Ремус не заставил ждать себя слишком долго.
– Не стоит пить кислое натощак, мисс Монрей. Испортите себе желудок.
– Еда уже несвежая, – пожала плечами Фелиция и взвела курок под столом. – А готовить я не умею.
– И не нужно, пока у вас есть я, мисс Монрей. Желаете отбивную по-бастрийски? Или омлет с рисом по-восточному?
Солнце гуляло где-то за плотными облаками, вздыбливались свинцовые волны, мешаясь со свинцовым небом, но даже сейчас казалось, что Ремус светится изнутри. Светлые волосы, прозрачные глаза, тонкие запястья…
Наверно, они с Фелицией напоминали близнецов.
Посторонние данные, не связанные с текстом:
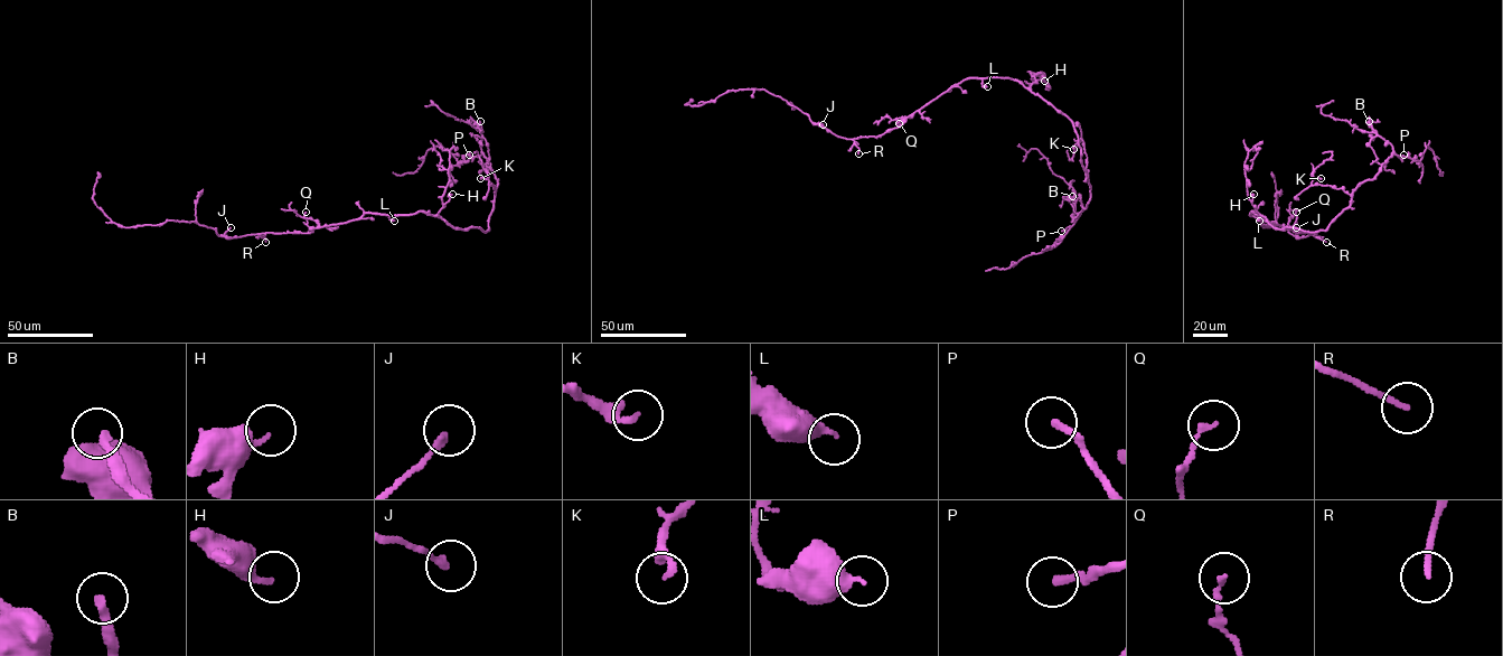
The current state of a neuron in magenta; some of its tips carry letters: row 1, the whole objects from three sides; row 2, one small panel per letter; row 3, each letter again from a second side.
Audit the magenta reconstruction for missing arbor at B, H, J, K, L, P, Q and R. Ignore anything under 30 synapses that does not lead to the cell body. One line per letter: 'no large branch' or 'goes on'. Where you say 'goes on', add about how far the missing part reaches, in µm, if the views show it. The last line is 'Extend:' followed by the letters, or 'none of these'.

Особенно теперь, когда у нее была короткая мужская стрижка и улыбка утомленного сфинкса.
– …и все-таки, Ремус, я не могу понять, когда ты успел сбежать с того дирижабля.
– Я не сбегал, мисс Монрей. – Море начало задираться вверх, Фелицию вдавило в кресло, и она поняла, что лайнер кренится и затонет совсем скоро. – Ваш сюрприз действительно стал для меня… сюрпризом. Так изощренно меня еще не предавали.
Фелиция переложила револьвер из руки в руку и вытерла влажную ладонь об юбки.